The same must be said of a similar law in the earldom of Flanders. If it is true that they allow the confiscation of goods in only five cases, of which self-homicide is one, thus ranking it with treason, heresy, sedition, and deserting the army against the Turk, then these are strong and urgent circumstances to reduce this desire in men.
2.—Where you find many severe laws against an offense, you do not safely conclude an extreme enormity or heinousness in the fault. You safely infer a propensity of that people at that time to that fault. For this reason, Ignatius and many others—even entire councils—were forced to pronounce that those who fasted on Sundays were murderers of Christ. So in France the laws abound against duels, to which they are head- longly apt. So the resolutions of the Spanish casuists and the bulls of the popes are repeated and exaggerated in that nation against bull-fighting, to which they are so enormously addicted. Still, of itself bull-fighting is no sin, as Navarrus, retracting his opinion after seventy years, at last holds.

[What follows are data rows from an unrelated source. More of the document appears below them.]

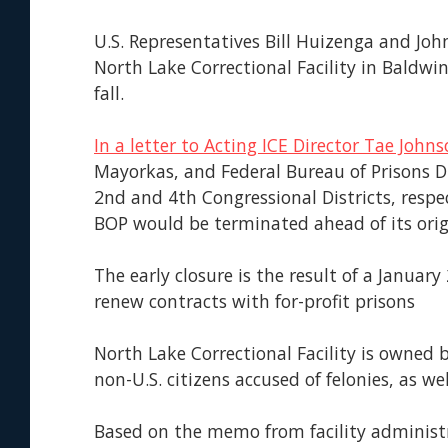
U.S. Representatives Bill Huizenga and Jo
North Lake Correctional Facility in Baldwi
fall.
In a letter to Acting ICE Director Tae John
Mayorkas, and Federal Bureau of Prisons D
2nd and 4th Congressional Districts, respe
BOP would be terminated ahead of its orig
The early closure is the result of a Januar
renew contracts with for-profit prisons
North Lake Correctional Facility is owned
non-U.S. citizens accused of felonies, as we
Based on the memo from facility administ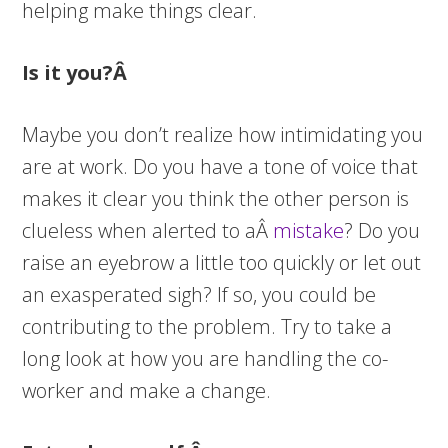
helping make things clear.
Is it you?Â
Maybe you don’t realize how intimidating you
are at work. Do you have a tone of voice that
makes it clear you think the other person is
clueless when alerted to aÂ
mistake
? Do you
raise an eyebrow a little too quickly or let out
an exasperated sigh? If so, you could be
contributing to the problem. Try to take a
long look at how you are handling the co-
worker and make a change.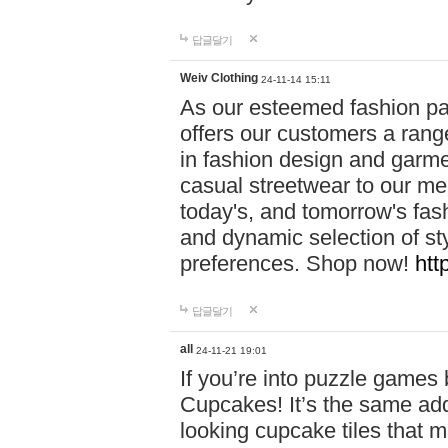
답글달기
Weiv Clothing
24-11-14 15:11
As our esteemed fashion pa
offers our customers a rang
in fashion design and garmen
casual streetwear to our me
today's, and tomorrow's fas
and dynamic selection of sty
preferences. Shop now!
htt
답글달기
all
24-11-21 19:01
If you’re into puzzle games
Cupcakes! It’s the same add
looking cupcake tiles that m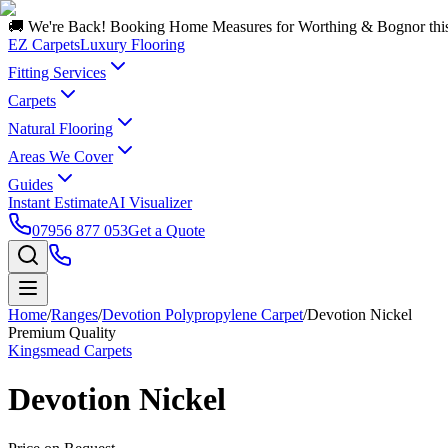
🚚 We're Back! Booking Home Measures for Worthing & Bognor thi
EZ Carpets
Luxury Flooring
Fitting Services
Carpets
Natural Flooring
Areas We Cover
Guides
Instant Estimate
AI Visualizer
07956 877 053
Get a Quote
Home
/
Ranges
/
Devotion Polypropylene Carpet
/
Devotion Nickel
Premium Quality
Kingsmead Carpets
Devotion Nickel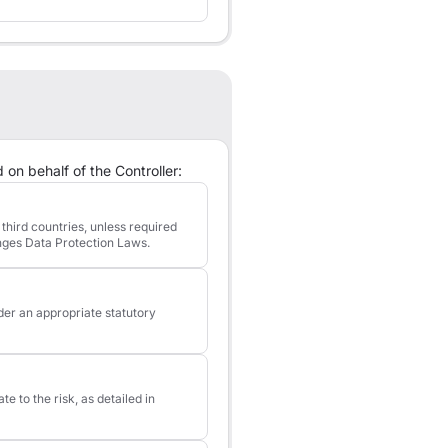
 on behalf of the Controller:
third countries, unless required
inges Data Protection Laws.
der an appropriate statutory
 to the risk, as detailed in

These severe laws no more increase a fault than mild punishments diminish it. No man thinks rape a small fault, although Solon punishes it, if the victim is a virgin and free-born, with money that would amount to our five shillings. The Salic Law punishes pecuniarily and at no high price a witch convicted of having eaten a man. Therefore, Bartolus allows that, in cases of public profit or detriment, the judges may extend an odious and burdensome law beyond the letter and restrain a favorable and beneficial law within it, even though this is against the nature and common practice of both these laws.